Well no one said Uverse was better than cable.

I said the best pipe doesn't automatically mean winning. Good enough and much cheaper usually is what wins in the marketplace. It doesn't sound like U-verse is even good enough compared to cable. But also you have to ask yourself whether most customers care about the limits you mention. You also have to view U-verse in terms of this DTV acquisition. What kind of internet speeds can they deliver over Uverse if DTV handles most of the video in the distant future?

And jsut like you're comparing Uverse to cable why not compare cable to fiber. Is fiber going to be so much better than cable to the consumer. WE know technically it is a better technology in terms of bandwidth. But will that matter to the consumer experience?

And what if you start providing gigabit connections over fiber to people for $60 or so? I wonder how habits change as far as sharing goes. With that kind of bandwidth and the wifi technologies of today I can imagine alot more bandwidth sharing will be going on between households.

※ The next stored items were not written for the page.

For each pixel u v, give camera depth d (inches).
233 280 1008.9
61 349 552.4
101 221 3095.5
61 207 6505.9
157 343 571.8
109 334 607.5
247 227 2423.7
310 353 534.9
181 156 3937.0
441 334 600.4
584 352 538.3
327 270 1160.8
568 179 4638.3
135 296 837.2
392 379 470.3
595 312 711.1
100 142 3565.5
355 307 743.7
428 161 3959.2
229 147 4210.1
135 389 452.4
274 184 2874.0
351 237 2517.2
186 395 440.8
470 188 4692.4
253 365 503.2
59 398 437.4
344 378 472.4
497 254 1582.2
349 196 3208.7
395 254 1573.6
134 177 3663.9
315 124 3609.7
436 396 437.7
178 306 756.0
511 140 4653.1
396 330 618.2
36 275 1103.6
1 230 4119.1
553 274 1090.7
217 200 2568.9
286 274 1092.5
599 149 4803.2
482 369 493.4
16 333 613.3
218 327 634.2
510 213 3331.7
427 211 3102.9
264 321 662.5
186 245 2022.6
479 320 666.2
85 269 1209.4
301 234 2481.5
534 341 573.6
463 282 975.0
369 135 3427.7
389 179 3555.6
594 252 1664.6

And again are the people in the world with these really fast connections doing anything with them that we should be doing? I guess I always hear about the fast connections but I never hear about what they are doing with them.



Bigg said:


> Mobile doesn't have the bandwidth. There is no way to stream TV over mobile in any scalable way. LTE networks today are slammed in many major metro areas, and that's just for mobile apps, some limited video consumption, and the usual smartphone kind of stuff. You'd need a few orders of magnitude more mobile bandwidth. As it is, half of mobile traffic today is offloaded to wifi. If you got rid of just the wifi that uses cable, DSL, VDSL, and fiber to offload cell phone traffic, the LTE networks in many places would basically grind to a halt. And that's still with everything else going through cable, DSL, VDSL, fiber, or satellite.


On one hand you like to bring up 30 years when talking about fiber. ON the other hand you don't seem to be seeing mobile technology past today. 

No one said wireless has the same bandwidth as cable or fiber today or will have in the future. I'm just saying who knows in 5 or 10 or 15 or 20 years how much faster it gets and who knows what kind of wireless/fiber hybrid system is possible in the future if any. Who knows how habits change.

LTE already might be a good enough internet connection for some people according to the speeds some say they get. Then consider that many, white collar types at least, have internet access at work. How much do they need that home internet connection?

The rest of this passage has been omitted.